In so many ways, it is easier than ever before to use social media to promote and announce your fundraising event. But the more difficult tasks are those of engaging and holding people’s attention.
Today, internet users are regularly asked to sign petitions, join mailing lists and attend events for this charity or that social justice campaign. The task of breaking through apathy is today matched by the task of engaging people beyond superficial actions.
Social media – with its potential for dialogue, immediacy and ever-expanding networks – is an important part of establishing a sense of meaning around fundraising events and amplifying other kinds of marketing.
Where do you begin?
The obvious sites to begin with online promotion are those places you know and use. If you have a network of interested people accessible via Facebook, Twitter or blogs, it makes sense to start there. And the “you” here means the person chiefly in charge of social media work at your organisation – but it should encompass everyone directly involved in the project.
The internet may offer expansive horizons, but we most often act on the recommendations and guidance of those we already know and trust. Most likely to become enthusiastic are friends and those people who already support your organisation. These two groups are also the most likely to pass on information to other people they know.

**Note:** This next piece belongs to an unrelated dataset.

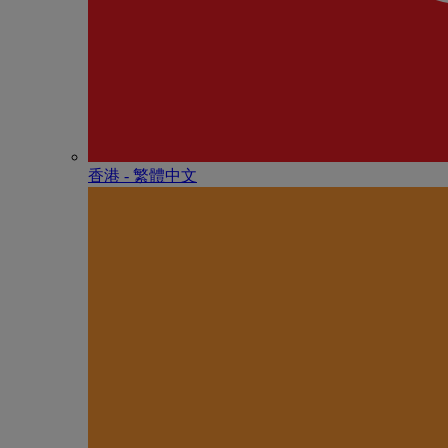
香港 - 繁體中文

Beyond this initial release of information, the tactics for online promotion are those that are tried and true offline. It is too easy to get lost in the bright lights of social media – the fancy new technology – and forget the basics: engage people, respond to them, tell them all you can. You answer the phone if it rings in your office, so answer the tweets and messages when they are directed at you online.
Using the Twitter Hashtag
Technology can help you keep track of discussion and ensure that a broad range of people know about your event. The hashtag function of Twitter is one way to promote and then monitor discussion around an event.

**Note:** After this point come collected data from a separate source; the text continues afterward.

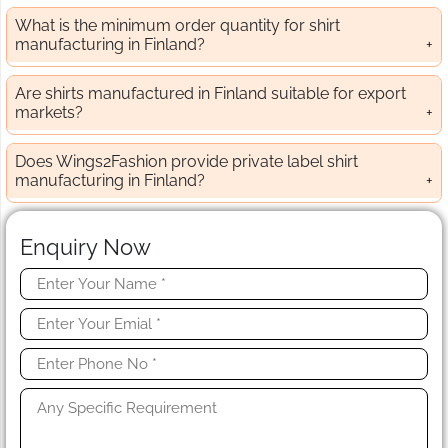
What is the minimum order quantity for shirt
manufacturing in Finland?
Are shirts manufactured in Finland suitable for export
markets?
Does Wings2Fashion provide private label shirt
manufacturing in Finland?
Enquiry Now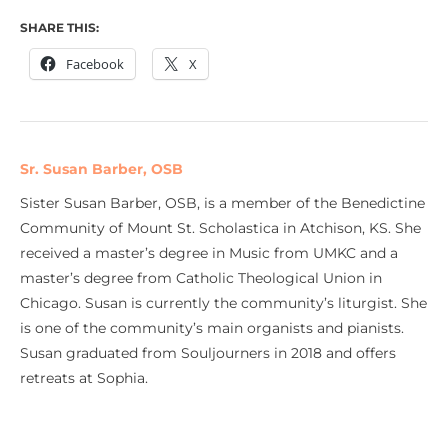
SHARE THIS:
Facebook
X
Sr. Susan Barber, OSB
Sister Susan Barber, OSB, is a member of the Benedictine
Community of Mount St. Scholastica in Atchison, KS. She
received a master’s degree in Music from UMKC and a
master’s degree from Catholic Theological Union in
Chicago. Susan is currently the community’s liturgist. She
is one of the community’s main organists and pianists.
Susan graduated from Souljourners in 2018 and offers
retreats at Sophia.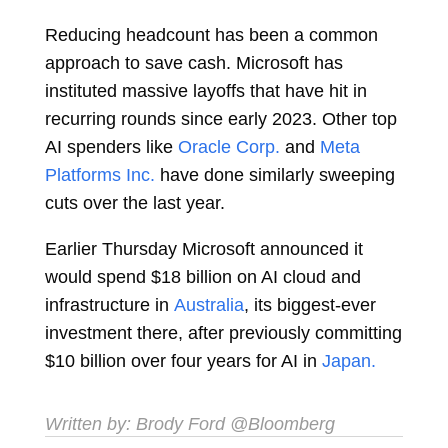
Reducing headcount has been a common
approach to save cash. Microsoft has
instituted massive layoffs that have hit in
recurring rounds since early 2023. Other top
AI spenders like
Oracle Corp.
and
Meta
Platforms Inc.
have done similarly sweeping
cuts over the last year.
Earlier Thursday Microsoft announced it
would spend $18 billion on AI cloud and
infrastructure in
Australia
, its biggest-ever
investment there, after previously committing
$10 billion over four years for AI in
Japan.
Written by:
Brody Ford
@Bloomberg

Establishing an easily memorable hashtag term is now one of the earliest tasks to undertake. Kick this off yourself and ensure – in the least intrusive ways possible – that others continue to use the tag in their tweets. If you can successfully manage this, the conversation can then easily be tracked. Be sure to respond and integrate users into your replies. A site like hashtags.org allows you to search for specific tags, find relevant tweets and note the trends over hours, days and weeks.
Engaging users in dialogue, so that their followers then pay attention, will help spill beyond your initial pool of Twitter followers. Be sure that your Twitter profile includes a link to your main website – a piqued interest must be allowed to follow its path! Likewise, any event website should have a button allowing people to easily “share” the URL or information with others. (Do the same in any newsletters you send out – it’s worth it.)
Frequency of Updates
Discussion and excitement about an event will only continue if the online presence is an active one. Our attention span online can be incredibly short, the taste for novelty incredibly strong. A regular dripfeed is better than an initial flood of information. Popping up again and again on update feeds with quality news, links and information will serve the dual purpose of informing people and attracting attention. Retweeting and Facebook sharing are more likely if users think the content is original, inspiring or important.

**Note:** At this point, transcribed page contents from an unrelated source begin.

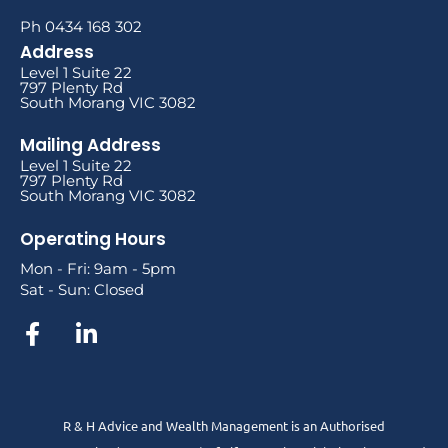
Ph 0434 168 302
Address
Level 1 Suite 22
797 Plenty Rd
South Morang VIC 3082
Mailing Address
Level 1 Suite 22
797 Plenty Rd
South Morang VIC 3082
Operating Hours
Mon - Fri: 9am - 5pm
Sat - Sun: Closed
R & H Advice and Wealth Management is an Authorised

Focus intently on a few sites – I am favouring Twitter and Facebook here as they are, for now, the biggest and most active networks – rather than spread yourself thinly across every possible outlet. For example, it’s probably not worth bothering with Myspace these days, as it is used by fewer and fewer people. Likewise, anything that is too new – anything that has not reached tipping point – is likely to service a too-small community. The stretched resources of most charities and not-for-profits need to be used wisely.
If you have a larger budget or a particularly energetic group, put some time into creating the type of content that procrastinating people online love to share: videos, quizzes, apps for their phones. These can be hard to do in a way that doesn’t seem token or naff. So perhaps this is only worth pursing if you have a strong concept – rather than simply for the sake of it.
And that’s a worthwhile approach to using social media in general:
Use it with a strong idea in mind and commitment to doing it properly.
Your event will attract positive attention if the online presence feels genuine, committed and meaningful. Users tend to respond to a sense of real excitement and enthusiasm around an event – while running away from anything that smells too strongly of stale PR. Social media can allow you to cover new territory, find new supporters and generate interest in your event – but it can also be a tool for giving everyone a flavour of your organisation and what it does.
How have you used social media to promote your events?